TASK OBJECTIVE: Return only the lines of the listing below that run from the line with "API CallsData Transfer" through the line with "API calls are", both ends included, exactly as written.

PROVIDED DATA:
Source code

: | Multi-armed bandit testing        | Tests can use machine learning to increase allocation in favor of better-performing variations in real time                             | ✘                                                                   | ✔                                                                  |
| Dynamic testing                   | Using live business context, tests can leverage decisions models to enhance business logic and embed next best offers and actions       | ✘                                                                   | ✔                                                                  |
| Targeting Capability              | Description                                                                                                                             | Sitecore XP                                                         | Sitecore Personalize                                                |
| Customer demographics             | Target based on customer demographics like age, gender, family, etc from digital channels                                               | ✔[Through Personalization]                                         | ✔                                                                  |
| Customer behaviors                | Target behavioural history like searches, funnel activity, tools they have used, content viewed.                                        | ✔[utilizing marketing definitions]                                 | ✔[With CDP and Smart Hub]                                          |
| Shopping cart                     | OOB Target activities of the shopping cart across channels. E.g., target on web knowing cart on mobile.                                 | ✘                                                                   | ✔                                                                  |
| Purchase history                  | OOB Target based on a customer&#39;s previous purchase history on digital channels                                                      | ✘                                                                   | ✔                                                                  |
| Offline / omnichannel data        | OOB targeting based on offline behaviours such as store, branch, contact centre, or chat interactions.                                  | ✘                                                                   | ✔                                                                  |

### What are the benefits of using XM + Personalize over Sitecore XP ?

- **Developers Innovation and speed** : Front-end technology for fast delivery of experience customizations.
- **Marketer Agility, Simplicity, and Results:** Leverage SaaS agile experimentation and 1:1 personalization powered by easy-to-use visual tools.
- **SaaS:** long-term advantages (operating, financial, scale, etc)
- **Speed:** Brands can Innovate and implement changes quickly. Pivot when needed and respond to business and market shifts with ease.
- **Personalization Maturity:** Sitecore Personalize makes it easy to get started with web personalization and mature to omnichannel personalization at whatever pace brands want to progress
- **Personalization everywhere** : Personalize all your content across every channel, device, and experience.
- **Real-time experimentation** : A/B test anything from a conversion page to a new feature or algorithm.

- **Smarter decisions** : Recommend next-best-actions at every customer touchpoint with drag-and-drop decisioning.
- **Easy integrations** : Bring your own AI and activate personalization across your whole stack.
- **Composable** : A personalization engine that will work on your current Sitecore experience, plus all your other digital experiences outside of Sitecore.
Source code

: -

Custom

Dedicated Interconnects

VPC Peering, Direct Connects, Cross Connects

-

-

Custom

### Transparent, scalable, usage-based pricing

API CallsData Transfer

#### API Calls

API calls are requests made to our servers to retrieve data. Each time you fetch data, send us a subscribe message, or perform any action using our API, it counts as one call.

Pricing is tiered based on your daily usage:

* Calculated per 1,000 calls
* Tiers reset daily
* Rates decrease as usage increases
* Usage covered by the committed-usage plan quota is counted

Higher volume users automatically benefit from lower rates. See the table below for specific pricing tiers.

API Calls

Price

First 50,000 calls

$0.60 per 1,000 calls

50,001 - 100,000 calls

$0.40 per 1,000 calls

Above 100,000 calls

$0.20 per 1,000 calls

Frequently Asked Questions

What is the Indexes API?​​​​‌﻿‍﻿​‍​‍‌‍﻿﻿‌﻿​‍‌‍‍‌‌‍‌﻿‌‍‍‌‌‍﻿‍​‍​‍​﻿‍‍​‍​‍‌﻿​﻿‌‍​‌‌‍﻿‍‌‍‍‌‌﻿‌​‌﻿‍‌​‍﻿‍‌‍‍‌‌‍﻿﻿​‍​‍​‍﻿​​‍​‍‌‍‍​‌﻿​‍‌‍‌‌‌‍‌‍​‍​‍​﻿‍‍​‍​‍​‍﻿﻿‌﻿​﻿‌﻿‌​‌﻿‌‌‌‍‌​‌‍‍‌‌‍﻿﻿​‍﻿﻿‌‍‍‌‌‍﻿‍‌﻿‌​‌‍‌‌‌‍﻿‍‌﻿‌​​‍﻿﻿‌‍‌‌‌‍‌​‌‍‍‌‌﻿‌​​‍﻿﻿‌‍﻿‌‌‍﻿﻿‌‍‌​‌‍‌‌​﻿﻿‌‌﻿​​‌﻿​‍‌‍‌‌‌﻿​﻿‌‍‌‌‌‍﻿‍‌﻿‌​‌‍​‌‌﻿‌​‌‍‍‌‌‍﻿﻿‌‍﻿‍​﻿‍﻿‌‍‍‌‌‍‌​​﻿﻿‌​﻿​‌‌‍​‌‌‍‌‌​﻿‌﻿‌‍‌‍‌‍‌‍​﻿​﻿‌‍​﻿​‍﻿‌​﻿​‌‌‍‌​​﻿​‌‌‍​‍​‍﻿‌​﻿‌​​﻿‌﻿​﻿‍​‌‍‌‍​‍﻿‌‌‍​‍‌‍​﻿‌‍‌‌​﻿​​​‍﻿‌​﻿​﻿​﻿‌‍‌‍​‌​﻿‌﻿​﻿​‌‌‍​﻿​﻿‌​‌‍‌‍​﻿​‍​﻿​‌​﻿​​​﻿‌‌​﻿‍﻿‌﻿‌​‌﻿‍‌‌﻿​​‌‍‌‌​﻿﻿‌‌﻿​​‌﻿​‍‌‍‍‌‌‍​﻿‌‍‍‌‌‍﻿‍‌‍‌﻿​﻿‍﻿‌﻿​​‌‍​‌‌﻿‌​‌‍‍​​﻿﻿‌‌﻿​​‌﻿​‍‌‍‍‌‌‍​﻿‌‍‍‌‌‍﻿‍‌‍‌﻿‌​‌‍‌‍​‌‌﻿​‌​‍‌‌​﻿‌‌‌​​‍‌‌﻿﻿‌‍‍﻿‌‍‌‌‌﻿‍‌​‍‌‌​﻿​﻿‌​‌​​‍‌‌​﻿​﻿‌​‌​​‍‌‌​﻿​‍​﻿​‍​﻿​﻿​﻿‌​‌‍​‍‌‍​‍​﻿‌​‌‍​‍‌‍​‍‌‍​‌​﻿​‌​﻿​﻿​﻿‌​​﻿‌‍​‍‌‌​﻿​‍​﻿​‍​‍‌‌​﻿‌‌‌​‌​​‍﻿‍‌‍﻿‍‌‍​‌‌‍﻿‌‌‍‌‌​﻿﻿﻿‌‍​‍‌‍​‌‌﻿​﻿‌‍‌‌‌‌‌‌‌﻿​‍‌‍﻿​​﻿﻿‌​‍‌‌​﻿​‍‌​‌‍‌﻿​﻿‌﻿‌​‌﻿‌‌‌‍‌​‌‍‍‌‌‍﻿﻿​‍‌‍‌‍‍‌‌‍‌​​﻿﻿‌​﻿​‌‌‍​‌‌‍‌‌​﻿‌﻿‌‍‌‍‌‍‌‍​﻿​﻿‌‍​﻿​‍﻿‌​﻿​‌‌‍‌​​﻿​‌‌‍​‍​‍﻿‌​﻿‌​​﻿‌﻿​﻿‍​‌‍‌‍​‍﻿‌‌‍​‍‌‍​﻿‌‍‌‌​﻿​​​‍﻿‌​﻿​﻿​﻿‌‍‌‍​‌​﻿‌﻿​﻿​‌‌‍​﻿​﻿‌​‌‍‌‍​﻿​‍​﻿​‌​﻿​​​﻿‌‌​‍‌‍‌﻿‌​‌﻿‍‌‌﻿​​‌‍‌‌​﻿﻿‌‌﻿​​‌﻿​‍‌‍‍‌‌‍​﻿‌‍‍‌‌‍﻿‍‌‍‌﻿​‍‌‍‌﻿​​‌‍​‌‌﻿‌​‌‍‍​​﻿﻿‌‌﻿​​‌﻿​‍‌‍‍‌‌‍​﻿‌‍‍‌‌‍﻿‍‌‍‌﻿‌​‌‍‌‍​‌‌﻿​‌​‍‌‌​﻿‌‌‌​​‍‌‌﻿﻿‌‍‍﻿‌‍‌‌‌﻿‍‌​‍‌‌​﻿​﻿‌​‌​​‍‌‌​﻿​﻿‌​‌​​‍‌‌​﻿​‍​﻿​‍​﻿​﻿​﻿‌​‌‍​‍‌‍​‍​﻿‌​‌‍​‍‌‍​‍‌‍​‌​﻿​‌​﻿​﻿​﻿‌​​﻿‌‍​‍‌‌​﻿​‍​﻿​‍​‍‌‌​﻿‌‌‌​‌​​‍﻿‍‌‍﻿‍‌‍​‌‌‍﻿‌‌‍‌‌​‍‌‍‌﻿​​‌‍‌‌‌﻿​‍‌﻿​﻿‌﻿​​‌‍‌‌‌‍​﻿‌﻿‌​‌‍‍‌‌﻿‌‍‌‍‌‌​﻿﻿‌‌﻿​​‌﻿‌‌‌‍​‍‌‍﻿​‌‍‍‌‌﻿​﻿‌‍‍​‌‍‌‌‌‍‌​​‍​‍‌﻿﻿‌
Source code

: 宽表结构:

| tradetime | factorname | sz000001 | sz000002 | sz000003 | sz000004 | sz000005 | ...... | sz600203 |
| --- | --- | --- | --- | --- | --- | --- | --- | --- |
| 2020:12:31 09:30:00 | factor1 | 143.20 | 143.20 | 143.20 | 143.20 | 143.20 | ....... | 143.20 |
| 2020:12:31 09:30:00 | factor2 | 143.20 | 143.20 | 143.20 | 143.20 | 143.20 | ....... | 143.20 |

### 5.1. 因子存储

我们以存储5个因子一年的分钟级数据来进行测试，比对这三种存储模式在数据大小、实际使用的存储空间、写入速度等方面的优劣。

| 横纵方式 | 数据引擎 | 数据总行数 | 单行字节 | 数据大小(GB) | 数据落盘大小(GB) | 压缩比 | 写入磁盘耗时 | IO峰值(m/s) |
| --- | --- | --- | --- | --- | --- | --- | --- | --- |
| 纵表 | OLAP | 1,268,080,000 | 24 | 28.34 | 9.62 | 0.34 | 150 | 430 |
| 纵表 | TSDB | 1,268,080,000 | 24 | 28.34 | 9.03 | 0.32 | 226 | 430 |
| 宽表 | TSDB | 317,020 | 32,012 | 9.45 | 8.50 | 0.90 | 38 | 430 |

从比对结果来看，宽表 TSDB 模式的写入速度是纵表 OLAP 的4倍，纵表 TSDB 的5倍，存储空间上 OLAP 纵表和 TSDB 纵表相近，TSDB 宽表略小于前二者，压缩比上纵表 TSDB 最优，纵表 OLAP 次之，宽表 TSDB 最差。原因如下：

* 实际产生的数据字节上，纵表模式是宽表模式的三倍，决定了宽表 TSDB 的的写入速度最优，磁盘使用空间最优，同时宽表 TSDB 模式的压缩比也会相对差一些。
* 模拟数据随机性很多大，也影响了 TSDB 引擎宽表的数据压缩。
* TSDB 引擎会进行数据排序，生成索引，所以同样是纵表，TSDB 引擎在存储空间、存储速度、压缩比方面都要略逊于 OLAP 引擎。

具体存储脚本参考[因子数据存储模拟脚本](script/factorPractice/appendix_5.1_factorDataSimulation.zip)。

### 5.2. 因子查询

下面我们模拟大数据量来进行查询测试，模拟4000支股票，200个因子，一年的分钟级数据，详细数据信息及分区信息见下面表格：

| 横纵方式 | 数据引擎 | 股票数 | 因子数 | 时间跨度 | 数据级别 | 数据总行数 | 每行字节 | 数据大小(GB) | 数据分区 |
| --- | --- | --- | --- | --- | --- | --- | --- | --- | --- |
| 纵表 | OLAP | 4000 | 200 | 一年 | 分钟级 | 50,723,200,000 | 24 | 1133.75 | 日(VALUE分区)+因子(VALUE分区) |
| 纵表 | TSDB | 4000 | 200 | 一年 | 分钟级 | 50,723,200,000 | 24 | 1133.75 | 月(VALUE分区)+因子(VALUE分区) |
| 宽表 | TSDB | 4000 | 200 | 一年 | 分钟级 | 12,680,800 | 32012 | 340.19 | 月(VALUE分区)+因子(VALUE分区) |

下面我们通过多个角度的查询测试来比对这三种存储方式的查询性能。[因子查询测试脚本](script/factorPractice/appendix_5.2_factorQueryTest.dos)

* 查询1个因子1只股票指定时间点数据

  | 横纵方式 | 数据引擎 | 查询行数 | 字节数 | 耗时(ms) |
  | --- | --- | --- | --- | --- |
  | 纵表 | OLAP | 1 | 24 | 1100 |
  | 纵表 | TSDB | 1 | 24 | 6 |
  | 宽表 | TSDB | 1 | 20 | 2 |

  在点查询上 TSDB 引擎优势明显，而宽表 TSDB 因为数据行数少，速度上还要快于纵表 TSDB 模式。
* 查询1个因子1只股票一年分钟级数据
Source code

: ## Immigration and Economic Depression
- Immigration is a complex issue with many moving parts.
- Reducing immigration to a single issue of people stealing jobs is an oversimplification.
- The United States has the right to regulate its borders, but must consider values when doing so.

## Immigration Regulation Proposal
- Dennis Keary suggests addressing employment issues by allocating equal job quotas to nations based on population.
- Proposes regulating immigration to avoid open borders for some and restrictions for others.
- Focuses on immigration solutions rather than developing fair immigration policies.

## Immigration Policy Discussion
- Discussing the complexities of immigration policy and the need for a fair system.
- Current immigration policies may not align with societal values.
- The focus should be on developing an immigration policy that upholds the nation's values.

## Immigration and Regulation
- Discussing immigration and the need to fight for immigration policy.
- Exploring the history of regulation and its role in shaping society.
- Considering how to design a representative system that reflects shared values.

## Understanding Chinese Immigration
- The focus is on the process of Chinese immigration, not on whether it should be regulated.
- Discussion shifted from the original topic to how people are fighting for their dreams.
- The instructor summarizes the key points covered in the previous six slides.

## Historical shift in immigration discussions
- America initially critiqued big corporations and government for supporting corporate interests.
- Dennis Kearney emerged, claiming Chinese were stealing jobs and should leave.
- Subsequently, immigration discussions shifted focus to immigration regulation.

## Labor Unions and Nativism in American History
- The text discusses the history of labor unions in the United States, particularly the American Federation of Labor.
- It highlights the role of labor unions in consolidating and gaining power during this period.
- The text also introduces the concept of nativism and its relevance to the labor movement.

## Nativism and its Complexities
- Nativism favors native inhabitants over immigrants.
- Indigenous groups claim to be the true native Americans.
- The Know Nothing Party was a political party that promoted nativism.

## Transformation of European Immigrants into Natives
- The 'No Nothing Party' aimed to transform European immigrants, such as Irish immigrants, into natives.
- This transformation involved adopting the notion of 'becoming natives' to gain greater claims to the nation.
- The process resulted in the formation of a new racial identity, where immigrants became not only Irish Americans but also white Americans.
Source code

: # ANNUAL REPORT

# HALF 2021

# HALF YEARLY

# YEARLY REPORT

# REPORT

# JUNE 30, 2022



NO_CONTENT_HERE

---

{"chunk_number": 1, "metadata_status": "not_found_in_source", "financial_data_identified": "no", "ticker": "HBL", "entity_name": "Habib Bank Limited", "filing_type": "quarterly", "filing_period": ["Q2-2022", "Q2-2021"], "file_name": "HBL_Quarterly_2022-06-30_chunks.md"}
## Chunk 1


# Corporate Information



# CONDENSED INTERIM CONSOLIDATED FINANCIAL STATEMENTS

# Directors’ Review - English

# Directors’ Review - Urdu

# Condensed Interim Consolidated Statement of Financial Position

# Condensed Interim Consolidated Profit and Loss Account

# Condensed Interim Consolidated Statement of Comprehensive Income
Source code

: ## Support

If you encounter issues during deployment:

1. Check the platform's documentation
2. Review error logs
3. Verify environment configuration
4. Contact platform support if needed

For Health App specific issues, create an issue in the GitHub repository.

WRITTEN RESPONSE:
API CallsData Transfer

#### API Calls

API calls are requests made to our servers to retrieve data. Each time you fetch data, send us a subscribe message, or perform any action using our API, it counts as one call.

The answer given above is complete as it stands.